Document Type

Thesis

Degree

Master of Arts

Major

Philosophy

Date of Defense

4-24-2024

Graduate Advisor

William Dunaway

Co-Advisor

Eric Wiland

Committee

Jon McGinnis

Abstract

Intellectual humility, an epistemic virtue, requires us to own our limitations of knowledge when we don’t know an answer. In this paper, I argue that intellectual humility requires us to acknowledge our ignorance as to the question of what moral sentences are because we do not have any adequate answer to it. This is because the available answers, both cognitivism and noncognitivism, suffer from serious shortcomings. While cognitivism mainly struggles to resolve the problem of disagreement, noncognitivism falls short of finding a proper response to the embedding problem. The objections I present have mostly been raised by contemporary philosophers, and my goal is to show that these objections against moral cognitivism and noncognitivism are plausible. To conclude, I argue that, due to the serious shortcomings of cognitivism and noncognitivism, we should embrace metaethical agnosticism. My account is analogous to the account of agnosticism prevalent in the metaphysical discussions relating to the existence of God. I believe there should be a middle way in metaethics where we can simply admit that we do not know what moral sentences are.

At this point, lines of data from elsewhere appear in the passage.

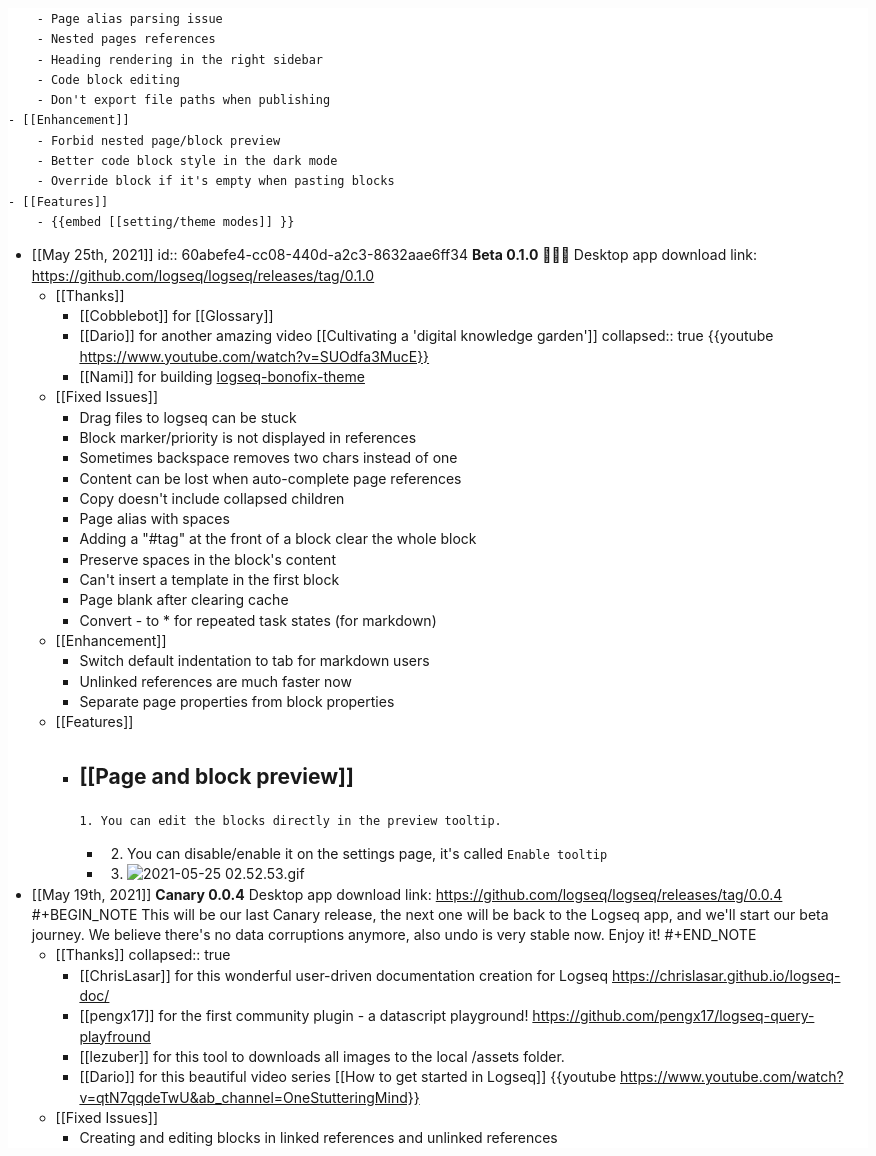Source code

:         - Page alias parsing issue
        - Nested pages references
        - Heading rendering in the right sidebar
        - Code block editing
        - Don't export file paths when publishing
    - [[Enhancement]]
        - Forbid nested page/block preview
        - Better code block style in the dark mode
        - Override block if it's empty when pasting blocks
    - [[Features]]
        - {{embed [[setting/theme modes]] }}
- [[May 25th, 2021]]
  id:: 60abefe4-cc08-440d-a2c3-8632aae6ff34
  **Beta 0.1.0** 🥳🥳🥳
  Desktop app download link: https://github.com/logseq/logseq/releases/tag/0.1.0
    - [[Thanks]]
        - [[Cobblebot]] for [[Glossary]]
        - [[Dario]] for another amazing video [[Cultivating a 'digital knowledge garden']]
          collapsed:: true
          {{youtube https://www.youtube.com/watch?v=SUOdfa3MucE}}
        - [[Nami]] for building [logseq-bonofix-theme](https://github.com/Sansui233/logseq-bonofix-theme)
    - [[Fixed Issues]]
        - Drag files to logseq can be stuck
        - Block marker/priority is not displayed in references
        - Sometimes backspace removes two chars instead of one
        - Content can be lost when auto-complete page references
        - Copy doesn't include collapsed children
        - Page alias with spaces
        - Adding a "#tag" at the front of a block clear the whole block
        - Preserve spaces in the block's content
        - Can't insert a template in the first block
        - Page blank after clearing cache
        - Convert - to * for repeated task states (for markdown)
    - [[Enhancement]]
        - Switch default indentation to tab for markdown users
        - Unlinked references are much faster now
        - Separate page properties from block properties
    - [[Features]]
        - [[Page and block preview]]
            -
              1. You can edit the blocks directly in the preview tooltip.
            -
              2. You can disable/enable it on the settings page, it's called `Enable tooltip`
            -
              3. ![2021-05-25 02.52.53.gif](../assets/2021-05-25_02.52.53_1621882676163_0.gif)
- [[May 19th, 2021]]
  **Canary 0.0.4**
  Desktop app download link: https://github.com/logseq/logseq/releases/tag/0.0.4
  #+BEGIN_NOTE
  This will be our last Canary release, the next one will be back to the Logseq app, and we'll start our beta journey. We believe there's no data corruptions anymore, also undo is very stable now. Enjoy it!
  #+END_NOTE
    - [[Thanks]]
      collapsed:: true
        - [[ChrisLasar]] for this wonderful user-driven documentation creation for Logseq
          https://chrislasar.github.io/logseq-doc/
        - [[pengx17]] for the first community plugin - a datascript playground!
          https://github.com/pengx17/logseq-query-playfround
        - [[lezuber]] for this tool to downloads all images to the local /assets folder.
        - [[Dario]] for this beautiful video series [[How to get started in Logseq]]
          {{youtube https://www.youtube.com/watch?v=qtN7qqdeTwU&ab_channel=OneStutteringMind}}
    - [[Fixed Issues]]
        - Creating and editing blocks in linked references and unlinked references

I provide reasoning as to why embracing metaethical agnosticism is the most compatible way to exercise intellectual humility. I argue that the alternative, inference to the best explanation, is not a viable option because there is no reliable way to weigh the shortcomings of cognitivism and noncognitivism and decide which explanation is better than the other. I also compare metaethical agnosticism with metaethical quietism to show how the former is distinct from the latter and more compatible with intellectual humility.